Everyone in Palo Alto felt the effects of the death by police of George Floyd as community members voiced their concerns of our own police department to the Palo Alto City Council. We have been listening to these concerns and asking how law enforcement can be administered fairly, with full accountability and transparency, while maintaining a high level of public safety.
Through my research and collaboration with community members and leaders, I believe that we need to restructure public safety so that crime rates and excessive force complaints go down, while also reducing public safety costs. In order to improve public safety, Palo Alto needs to consider routing certain 911 calls to social workers or EMT’s, using unarmed city employees for traffic stops, and increasing transparency and accountability on all public safety programs in Palo Alto.
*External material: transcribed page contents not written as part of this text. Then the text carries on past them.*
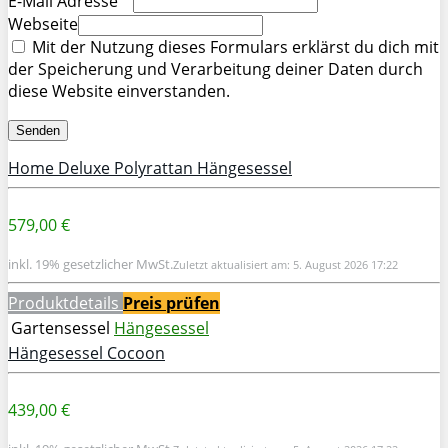
E-Mail Adresse
Webseite
Mit der Nutzung dieses Formulars erklärst du dich mit
der Speicherung und Verarbeitung deiner Daten durch
diese Website einverstanden.
Home Deluxe Polyrattan Hängesessel
579,00 €
inkl. 19% gesetzlicher MwSt.
Zuletzt aktualisiert am: 5. August 2026 17:22
Produktdetails
Preis prüfen
Gartensessel
Hängesessel
Hängesessel Cocoon
439,00 €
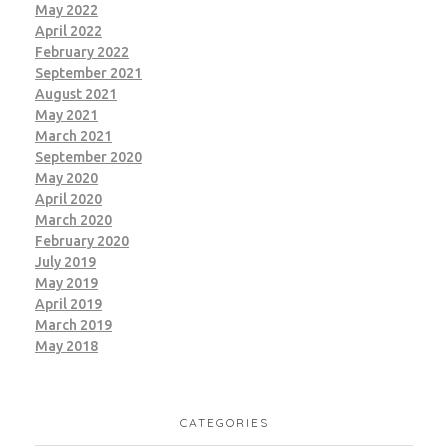
May 2022
April 2022
February 2022
September 2021
August 2021
May 2021
March 2021
September 2020
May 2020
April 2020
March 2020
February 2020
July 2019
May 2019
April 2019
March 2019
May 2018
CATEGORIES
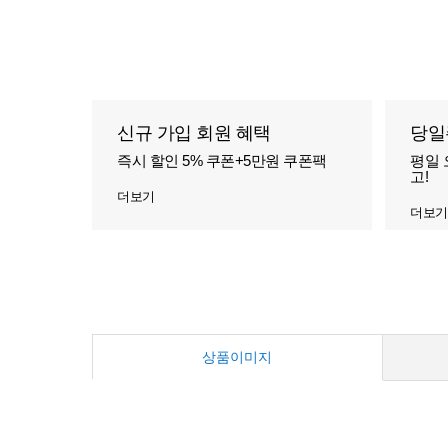
신규 가입 회원 혜택
당일
즉시 할인 5% 쿠폰+5만원 쿠폰팩
평일 
고!
더보기
더보기
상품이미지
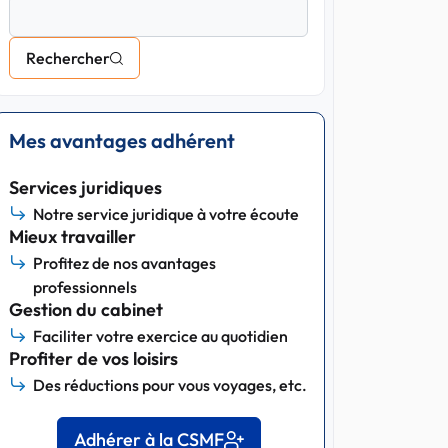
Rechercher
Mes avantages adhérent
Services juridiques
Notre service juridique à votre écoute
Mieux travailler
Profitez de nos avantages
professionnels
Gestion du cabinet
Faciliter votre exercice au quotidien
Profiter de vos loisirs
Des réductions pour vous voyages, etc.
Adhérer à la CSMF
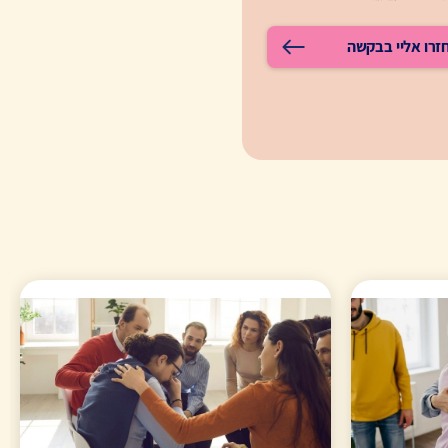
זרו אליי בבקשה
We can work together to make positive change. Reform should include a reallocation of responsibilities from police to more appropriate staff. We need to look at other cities’ public safety models that have seen success in their progressive police reform systems, like Eugene, Oregon’s CAHOOTS model and Sunnyvale’s joint public safety department.
I’m also advocating for more open data on police actions and transparency in their training so we can use improved metrics to measure the police department’s efficiency. Programs like Stanford’s Open Policing Project, provides public information on police-stop data throughout the country to better analyze law enforcement’s intents and actions.
As a Council liaison for Palo Alto’s Human Relations Commission, I’ve been working diligently with the Commission and minority communities to address police reform and the need for more accountability in our city. Additionally, I’ve held personal office hours with residents and other community leaders about creating proactive solutions around these issues. Check out the videos of these meetings below.
I know we can work together to make a better and safer Palo Alto.